A generation, in an alley, in search of a social identity.

Perhaps this is too much thought for a Sunday afternoon. Many are riding not for dandyism but for the mass absurdity, nothing more. Even irony and sincerity are mashed up here.

Around noon, Brewer rings a brass bell and the riders roll out of the alley, marking a leisurely pace down Eighth Street toward Eastern Market, gliding over the pulp of pulverized leaves, as pedestrians stop and watch and wonder what exactly distinguishes this mob from any other that organizes in Washington. A Metrobus huffs and puffs behind the bike jam, honking its horn. "You rapscallion!" cries one tweed rider, shaking his fist at the bus driver.

Hundreds of them breeze down Constitution Avenue and up Seventh Street NW, tossing "good day to you" to anyone in earshot.
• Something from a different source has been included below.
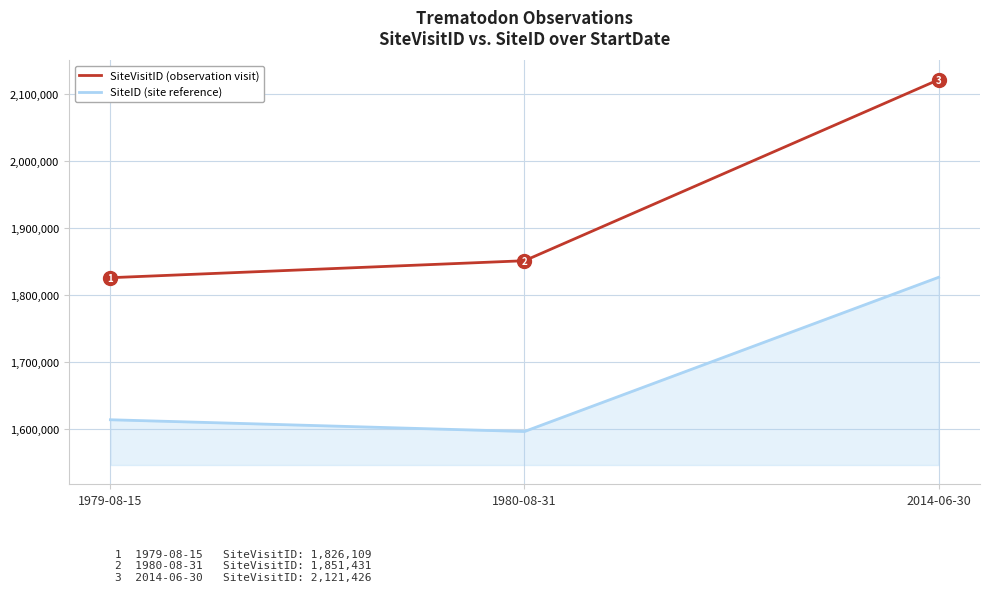

The SiteID (site reference) series shows 1596690 at 1980-08-31. True or false?

True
A man standing on the sidewalk calls out "Who are you?" as they angle toward the White House and send up cheers of "hip hip, hooray" against the file-cabinet-like office buildings of midtown. They breeze through red lights without police escort, rankle automobile drivers and take two spins around Dupont Circle, turning the traffic vortex into a merry-go-round of foppery.

The ride ends at Marvin, next to the Gibson speakeasy, at 14th and U streets NW. Riders crowd the upstairs bar and swarm around silver bowls of gin punch. Proceeds from gin drinks will go to Arts for the Aging, a Bethesda nonprofit. Brewer hopes to have another charitable tweed ride in the spring, as well as croquet events and evening picnics throughout the year.
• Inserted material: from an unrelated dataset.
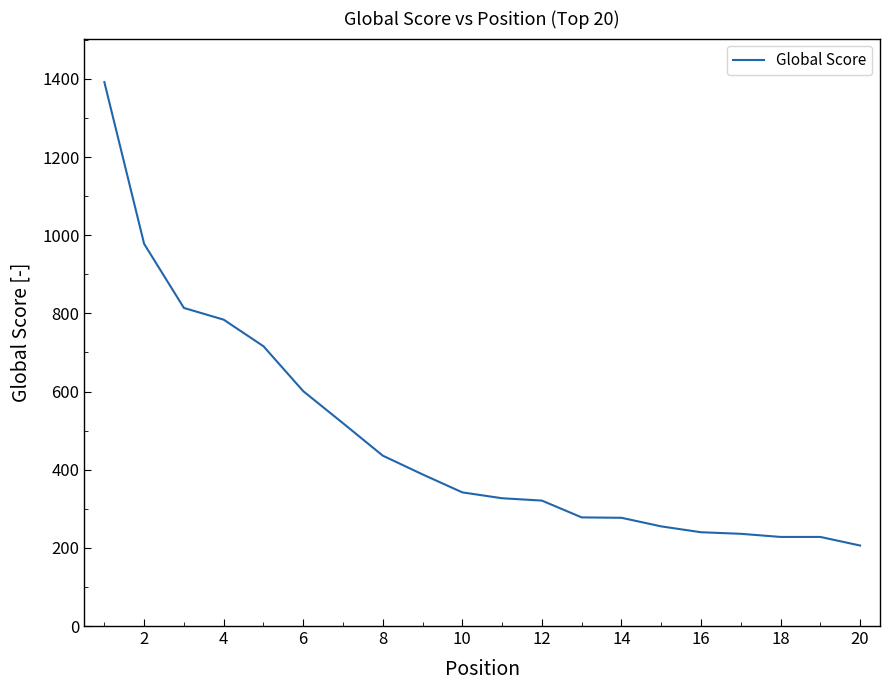

What is the difference between the maximum and minimum values?

1186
The sun reflects off a condo building into Marvin's open-air deck, turning the inside crowd into silhouettes. The whole scene looks like a lithograph of cross-bred epochs: a pair of bloomers here, a pair of Katharine Hepburn ladyslacks there, bowler hats chatting with newsboy caps, fake handlebar mustaches being judged by real handlebar mustaches.

Sitting against the wall, quaffing gin cocktails, are District residents Zak Stutman, 31, Claire D'Alba, 30, and Anne Simmons, 31. They plundered their closets for the occasion, having already accumulated enough tweedwear from thrift stores (and J. Crew). This movement, if it is a movement, is a rejection of casual monotony, they say.

"We're so encompassed by technology and going into work and sitting under fluorescent light," says D'Alba, whose book club just finished "The Age of Innocence." "There's an excitement in this earlier era."

"I would wear this anyway," Stutman says, tugging at his wool vest. "This is an excuse to wear the clothes that I wear."